North Macedonia is a country with relatively good laws and policies. The country ratified the Istanbul Convention in 2019 and adopted the Action Plan for its implementation, and in January 2022, the Law tackling violence against women and domestic violence was adopted in a broad consultative process. The greatest impediment to protection is the lack of consistent implementation of existing policies by those institutions that should react with due diligence, as is envisaged by the new Law when a victim reports violence. Here, I would list the Centers for Social Work, the police, the Public Prosecutor’s Office and courts, with a very small number of exceptions that take action. The number of femicides in the country only confirm the lack of progress in dealing with violence on the ground, especially considering that most femicides would have been prevented if the authorities had reacted promptly and professionally.

A key obstacle to effectively dealing with violence in the country is the insufficient number of services, primarily specialist counseling centers, that are the first line of support for victims in the system. These services also include crisis centers, shelters and sexual violence centers, which are not available in most cities. Without these services, we cannot talk about protection from violence.

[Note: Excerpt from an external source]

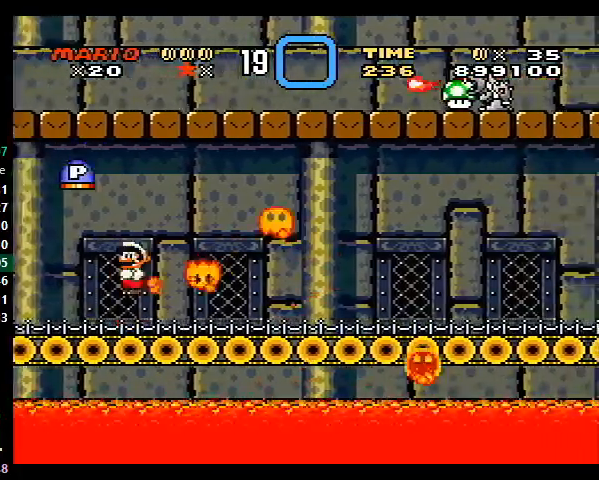
{"buttons": ["A", "X", "DPAD_RIGHT"], "events": []}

As an organization that has been managing a specialized counseling center in Skopje for more than 12 years, the fact that a large number of clients coming from cities outside of Skopje contact us for support only confirms the need for such centers in other areas.

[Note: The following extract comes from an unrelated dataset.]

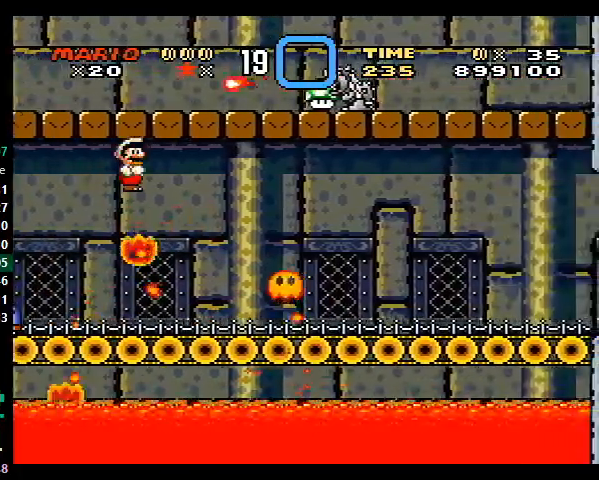
{"buttons": ["X", "DPAD_RIGHT"], "events": [[300, "A", "up"]]}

Last but not least, the state must work to shift public opinion so that we as a society stop blaming and shaming victims and start understanding that violence cannot be a private matter since it affects us all, regardless of whether it’s happening out in the streets or inside the four walls of our homes. Education is crucial to grasp what gender has to do with violence and how this power dynamic, maintained for centuries, has shaped our everyday life, including that of the victims and perpetrators of violence.

What would be the role of different institutions in removing barriers for the provision of protection and services to women survivors in North Macedonia?

The key role is in the hands of the Ministry of Labour and Social Policy as the line ministry responsible for the national response to gender-based violence and domestic violence. Here, I primarily mean adopting and implementing policies and providing an adequate budget to finance specialized services at the national level or transferring funds through local governments.

We know that even in the Istanbul Convention, one of the three key objectives refers precisely to infrastructure and the provision of specialized services for protection against violence, which are also the first line of protection for the population. That is why we expect a number of key obligations related to services to be fulfilled, such as: the existing Rules on Service Payment should be revised in line with market prices in order to ensure the sustainability of existing services and encourage the opening of new ones, and the domestic budget should increase drastically and be sufficient to provide the required services that the Government has planned in its National Plans. Also, the process of licensing civil society organizations should be simplified, and all administrative barriers that prevent the licensing of specialized counseling centers for victims, crisis centers and shelters should be removed.